Machine learning ignores preexisting knowledge. Experts in many fields that machine learning has permeated look askance at the “blank slate” approach of the learning algorithms they know. Real knowledge is the result of a long process of reasoning and experimentation, which you can’t mimic by running a generic algorithm on a database. But not all learning algorithms start with a blank slate; some use data to refine a preexisting body of knowledge, which can be quite elaborate, provided it’s encoded in a form the computer can understand.
The models computers learn are incomprehensible to humans. This is naturally a cause for concern. If a learning algorithm is a black box, how can we trust its recommendations? Some types of models are indeed very hard to understand, like the deep neural networks responsible for some of machine learning’s most notable successes (like recognizing cats in YouTube videos). But others are quite intelligible, like the rule for diagnosing skin cancer we saw earlier.
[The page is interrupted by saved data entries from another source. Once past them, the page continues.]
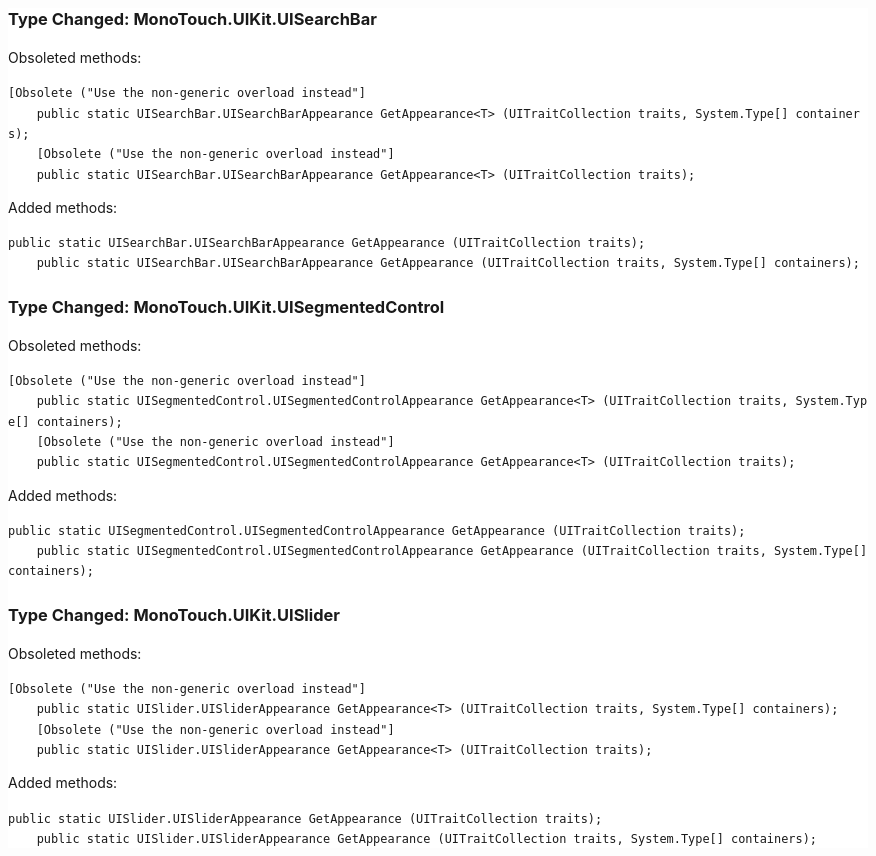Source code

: ### Type Changed: MonoTouch.UIKit.UISearchBar

Obsoleted methods:

```
[Obsolete ("Use the non-generic overload instead"]
	public static UISearchBar.UISearchBarAppearance GetAppearance<T> (UITraitCollection traits, System.Type[] containers);
	[Obsolete ("Use the non-generic overload instead"]
	public static UISearchBar.UISearchBarAppearance GetAppearance<T> (UITraitCollection traits);
```

Added methods:

```
public static UISearchBar.UISearchBarAppearance GetAppearance (UITraitCollection traits);
	public static UISearchBar.UISearchBarAppearance GetAppearance (UITraitCollection traits, System.Type[] containers);
```

### Type Changed: MonoTouch.UIKit.UISegmentedControl

Obsoleted methods:

```
[Obsolete ("Use the non-generic overload instead"]
	public static UISegmentedControl.UISegmentedControlAppearance GetAppearance<T> (UITraitCollection traits, System.Type[] containers);
	[Obsolete ("Use the non-generic overload instead"]
	public static UISegmentedControl.UISegmentedControlAppearance GetAppearance<T> (UITraitCollection traits);
```

Added methods:

```
public static UISegmentedControl.UISegmentedControlAppearance GetAppearance (UITraitCollection traits);
	public static UISegmentedControl.UISegmentedControlAppearance GetAppearance (UITraitCollection traits, System.Type[] containers);
```

### Type Changed: MonoTouch.UIKit.UISlider

Obsoleted methods:

```
[Obsolete ("Use the non-generic overload instead"]
	public static UISlider.UISliderAppearance GetAppearance<T> (UITraitCollection traits, System.Type[] containers);
	[Obsolete ("Use the non-generic overload instead"]
	public static UISlider.UISliderAppearance GetAppearance<T> (UITraitCollection traits);
```

Added methods:

```
public static UISlider.UISliderAppearance GetAppearance (UITraitCollection traits);
	public static UISlider.UISliderAppearance GetAppearance (UITraitCollection traits, System.Type[] containers);
```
All of these myths are pessimistic, in the sense that they assume machine learning to be more limited than it really is. But there are also some optimistic myths around:
Simpler models are more accurate. This belief is sometimes equated with Occam’s razor, but the razor only says that simpler explanations are preferable, not why. They’re preferable because they’re easier to understand, remember, and reason with. Sometimes the simplest hypothesis consistent with the data is less accurate for prediction than a more complicated one. Some of the most powerful learning algorithms output models that seem gratuitously elaborate — sometimes even continuing to add to them after they’ve perfectly fit the data — but that’s how they beat the less powerful ones.
The patterns computers discover can be taken at face value. If a learning algorithm outputs the rule for skin cancer diagnosis we saw earlier and the rule is very accurate (in the sense that almost all the moles that match it are indeed tumors), that doesn’t necessarily mean you should believe it. A slight change in the data could cause the algorithm to induce a very different — but equally accurate — rule. Only rules that are reliably induced despite random variations in the data can be trusted to mean what they say, as opposed to just being useful tools for prediction.
Machine learning will soon give rise to superhuman intelligence. From the daily news of AI’s advances, it’s easy to get the impression that computers are on the verge of seeing, speaking and reasoning as well as we do, after which they’ll quickly leave us in the dust. We’ve certainly come a long way in the first fifty years of artificial intelligence, and machine learning is the main reason for its recent successes, but we have a much longer way to go. Computers can do many narrow tasks very well, but they still have no common sense, and no one really knows how to teach it to them.
So there you have it. Machine learning is both more powerful than we often assume it to be and less. What we make of it is up to us — provided we start with an accurate understanding of it.